The opening of Microsoft Research's latest facility was celebrated today with a free one-day symposium here in Cambridge, Massachusetts. I think the symposium succeeded in its goals of showing that the research facility is an independent entity that plays by the rules of open scientific debate and funds basic research of value to society.
The facility opened in July, but the conference was scheduled today to give staff and interested attendees a chance to return from summer holidays. The location, appropriately, was MIT's Stata Center, which has a wing donated by the Gates family.
Some 200 people showed up to see and be seen, but we caught a number of interesting technical presentations from current and upcoming staff. A few highlights:
- Leading CS researcher Rick Rashid, who founded Microsoft Research 17 years ago, claimed not only that most Microsoft products incorporate his lab's research but that the lab has succeeded in prompting Microsoft product developers to think more rigorously and theoretically in their everyday work. He stressed, however, that Microsoft Research's first goal is to "expand the state of the art" and benefit all computer users.
- Ethnologist danah boyd explained some of the ways social networks oversimplified human interactions and produced stress, as well as a variety of clever adaptations, among the young people who feel a need to network there. Her descriptions of why they spend so much time were also quite sad: many are constrained from going out and leading a normal life in their neighborhoods by paranoid parents afraid of abductions, and if the teens do go out there are often no places left that are friendly to them.
- Economist Susan Athey elucidated at breakneck speed some of the unintended consequences created by various ways to measure and auction search engine advertising.
- Veteran designer Bill Buxton warned that product requirements should include the user experience--such as "Every user can learn the first 80% of the functionality in ten minutes"--and that lacking such requirements, products will continue to be plagued by bloat and interface difficulties. He said the first rule of design is to present end users with multiple prototypes, because that frees the viewers to stretch their imaginations and critique each prototype. In fact, you should ask a user to draw out his own ideal prototype.
- Algorithm researcher Erik Demaine waxed enthusiastic about the reach of computational thinking into all areas of human life, including games, agriculture, medicine, and art.

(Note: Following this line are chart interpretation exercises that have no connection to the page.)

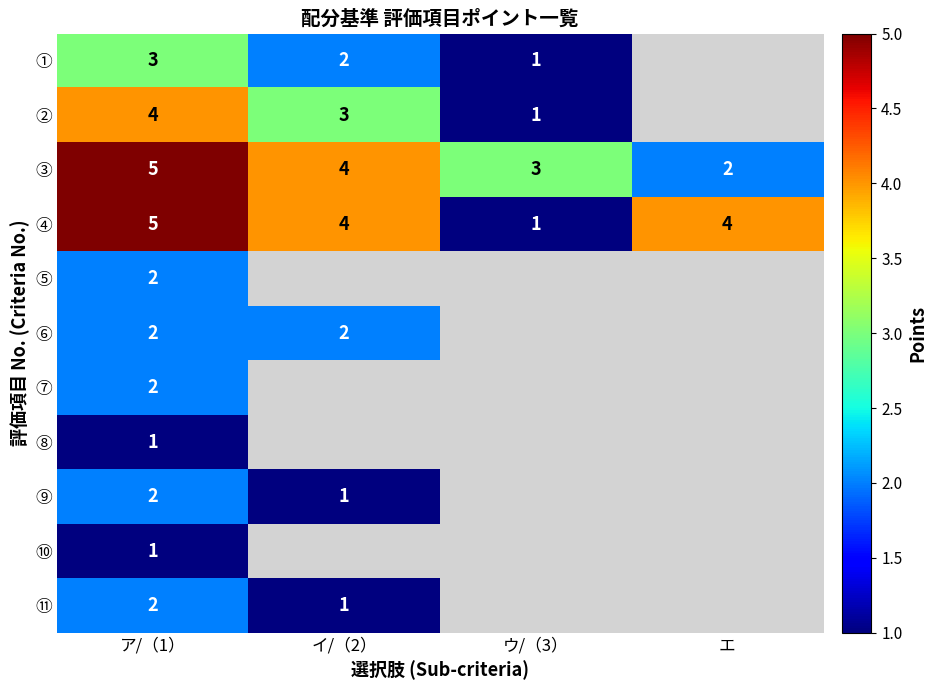

True or false: ⑤ has a value of 2 at ア/（1）.

True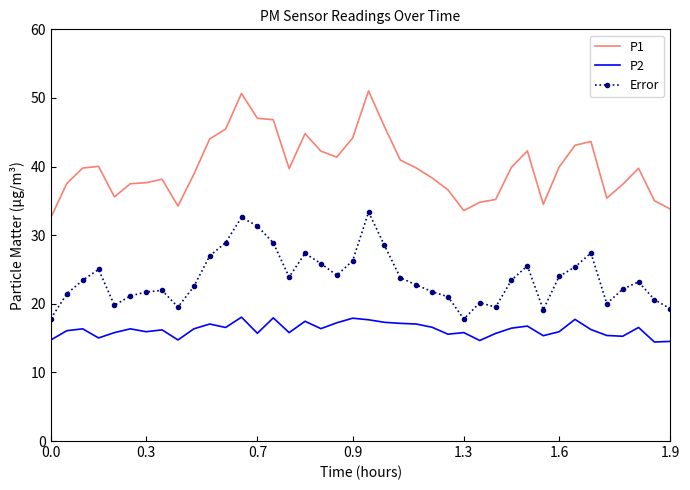

What is the difference between the second highest and minimum values in the Error series?

14.8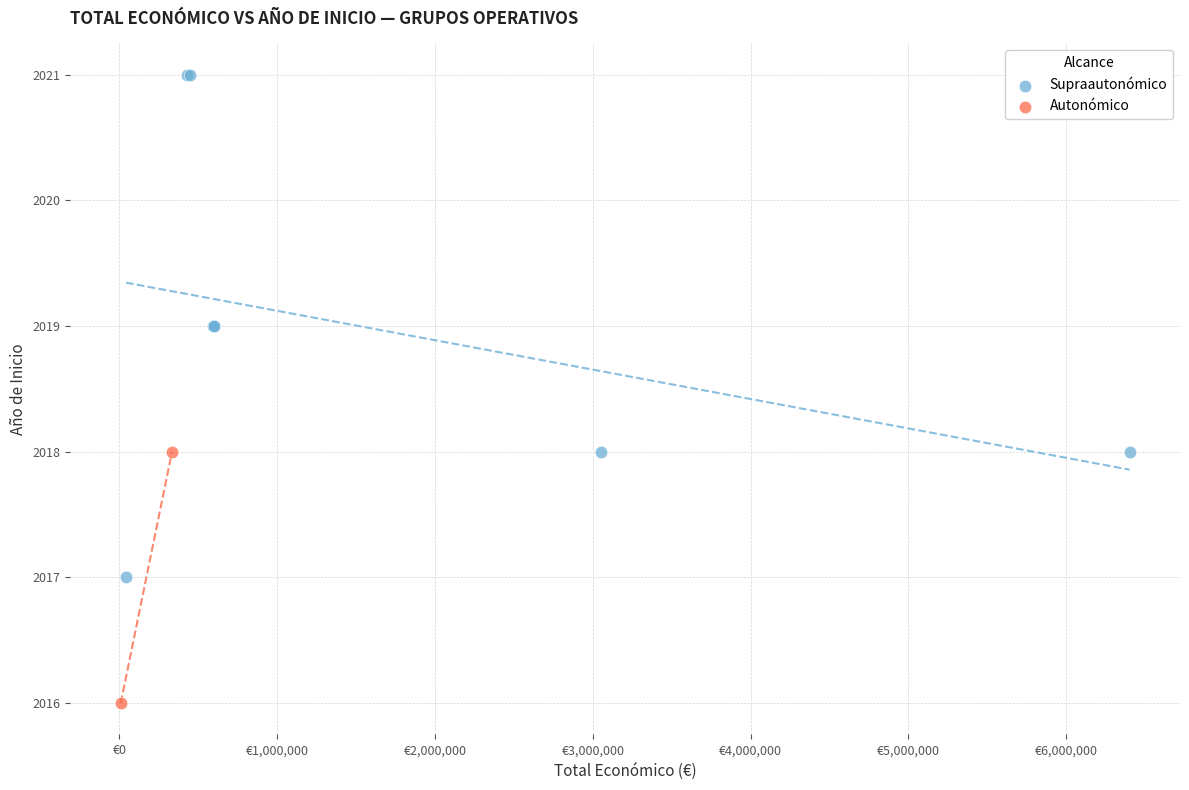

What are all the series names shown in the legend?

Supraautonómico, Autonómico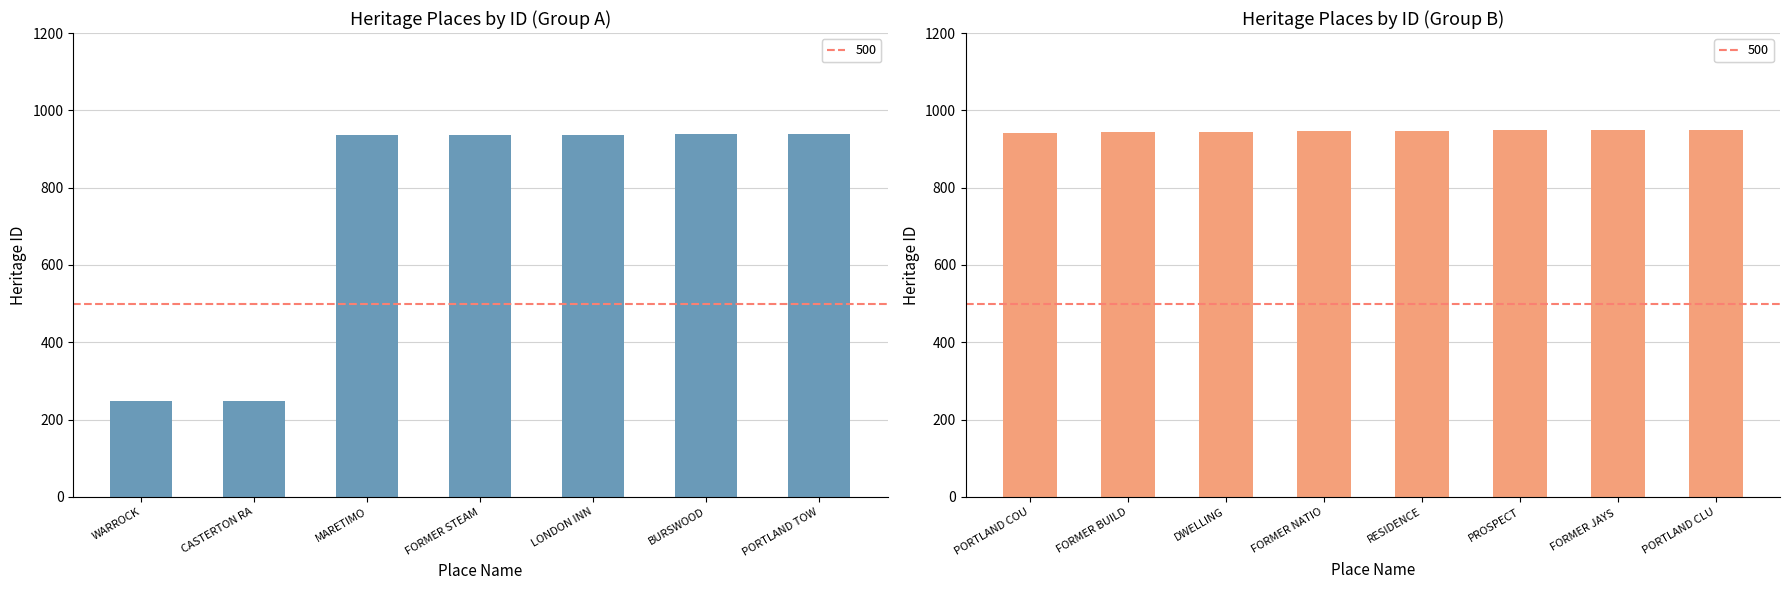

True or false: the data shows 275 at PORTLAND COU.

False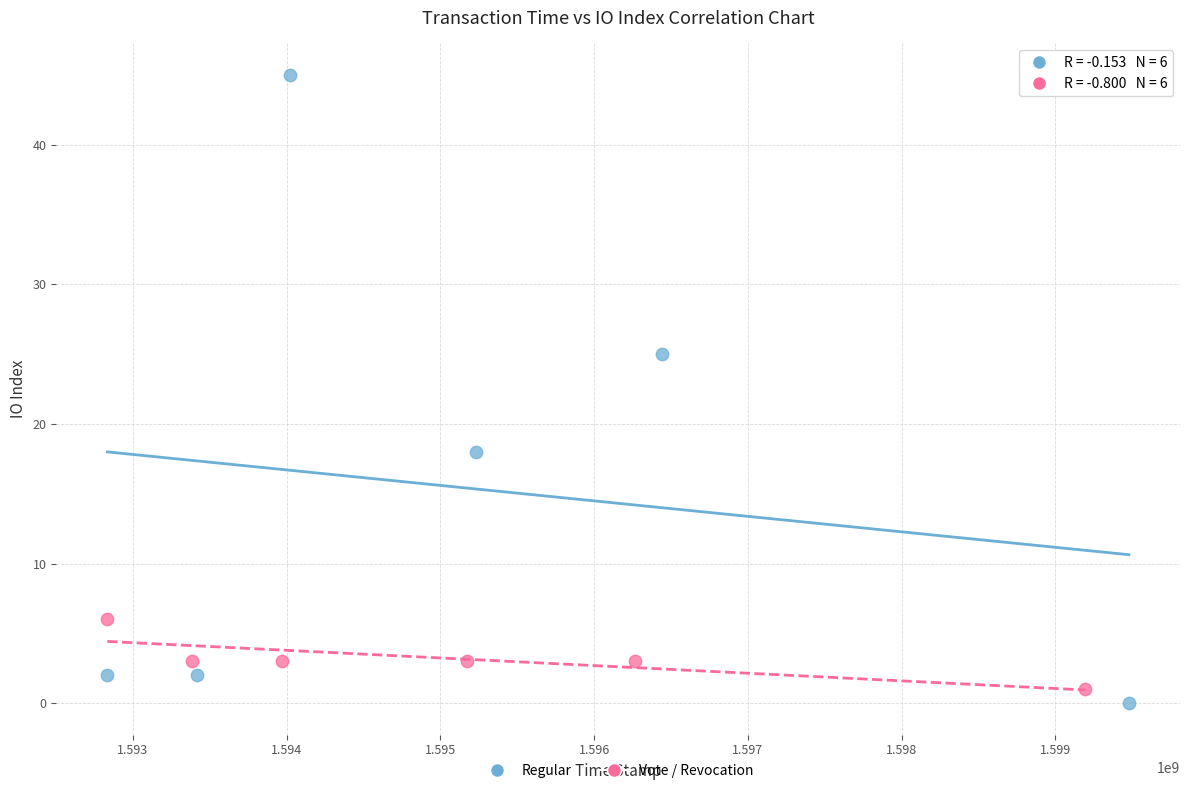

Which series reaches the maximum Y coordinate?

Regular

I myself apply numerous algorithms to writing and editing, one of which tells me I have already spent too much time describing individual talks. The overall message is that Microsoft's 850 researchers are having fun and making contributions to society. The Cambridge facility employs a wide range of scientists, including social scientists and biologists. Biology, a well-known Boston-area strength, is an area where more research can produce obvious social benefits; in addition (as managing director Jennifer Chayes pointed out), the computational and network elements of genetics show intriguing parallels with the computing field.
The number of publications and presentations released by Microsoft Research shows that it's an active, and even premier, research facility. But it's also a generator of many patents. Since the Baye-Dole Act, of course, so are universities. Patent-free commons don't exist any more. Microsoft could demonstrate its commitment to openness by putting patents into open source patent pools such as the Open Invention Network, which was invented partly as a defense against Microsoft itself.
But I'm happy to see Microsoft doing research, especially here in Massachusetts. The mighty elephant, grazing the savannahs of computer technology and trying to leave its footprints everywhere, has proven adept at creating an ivory tower. Congratulations to vice president Rashid, director Chayes, and everyone who put it in place.